What happens if a consumer’s vehicle was wrongly repossessed?
It is possible that the creditor or the repossession company did not comply with the correct rules when seizing a consumer’s vehicle—an unlawful repossession may have occurred if they were not provided with a valid Cobb Letter or if they were not sent notices regarding the sale of their vehicle post-repossession. If a creditor did not adhere to these provisions, it is possible that the consumer will not have to pay the deficiency balance. Additionally, if the vehicle was illegally repossessed due to a breach of the peace, the consumer could be protected under the Fair Debt Collection Practices Act (FDCPA), which is a federal law that provides legal protection for consumers by placing restrictions on a debt collector’s practices.
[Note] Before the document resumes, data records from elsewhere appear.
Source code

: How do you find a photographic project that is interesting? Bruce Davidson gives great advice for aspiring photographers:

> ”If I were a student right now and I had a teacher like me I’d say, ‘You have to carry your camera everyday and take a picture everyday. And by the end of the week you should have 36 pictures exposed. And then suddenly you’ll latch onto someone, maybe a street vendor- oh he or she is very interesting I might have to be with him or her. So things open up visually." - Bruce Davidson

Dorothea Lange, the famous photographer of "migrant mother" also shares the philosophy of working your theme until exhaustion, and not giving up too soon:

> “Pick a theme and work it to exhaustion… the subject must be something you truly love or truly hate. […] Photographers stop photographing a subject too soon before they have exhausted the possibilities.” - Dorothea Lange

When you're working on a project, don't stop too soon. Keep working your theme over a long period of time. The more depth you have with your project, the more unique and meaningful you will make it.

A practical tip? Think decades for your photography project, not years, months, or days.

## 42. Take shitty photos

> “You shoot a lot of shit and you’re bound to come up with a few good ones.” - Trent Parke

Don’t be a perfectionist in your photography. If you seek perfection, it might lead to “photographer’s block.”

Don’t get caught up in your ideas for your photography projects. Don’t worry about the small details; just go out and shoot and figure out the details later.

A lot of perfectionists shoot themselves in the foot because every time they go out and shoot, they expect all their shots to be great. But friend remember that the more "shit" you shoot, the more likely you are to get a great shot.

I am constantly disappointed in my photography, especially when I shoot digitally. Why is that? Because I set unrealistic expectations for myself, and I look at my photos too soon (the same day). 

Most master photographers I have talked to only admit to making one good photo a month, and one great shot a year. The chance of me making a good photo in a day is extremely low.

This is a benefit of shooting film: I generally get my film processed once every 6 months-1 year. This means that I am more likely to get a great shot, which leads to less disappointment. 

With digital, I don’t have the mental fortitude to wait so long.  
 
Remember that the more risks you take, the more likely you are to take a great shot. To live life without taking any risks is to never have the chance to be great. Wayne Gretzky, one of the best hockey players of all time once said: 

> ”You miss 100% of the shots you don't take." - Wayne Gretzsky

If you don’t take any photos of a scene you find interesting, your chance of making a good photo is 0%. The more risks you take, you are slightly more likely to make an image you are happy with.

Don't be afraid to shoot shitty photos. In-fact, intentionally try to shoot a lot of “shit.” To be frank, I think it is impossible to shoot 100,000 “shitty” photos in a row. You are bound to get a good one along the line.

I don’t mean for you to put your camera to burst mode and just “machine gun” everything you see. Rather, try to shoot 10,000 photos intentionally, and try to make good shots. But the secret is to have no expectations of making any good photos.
In the event of an illegal repossession, pursuant to the FDCPA, the consumer could be entitled to a compensation of up to $1,000 in statutory damages to be paid for by the repossession company and their legal fees and any costs could be funded as well.
Where can a consumer look for help or for answers to their questions?
A consumer protection agency in the state that the consumer lives in, their respective state’s Office of the Attorney General, and/or a consumer protection attorney who is licensed in a consumer’s respective state can help a consumer in getting help and/or determining the answer to their questions in regard to the aforementioned laws. The Consumer Financial Protection Bureau can assist as well.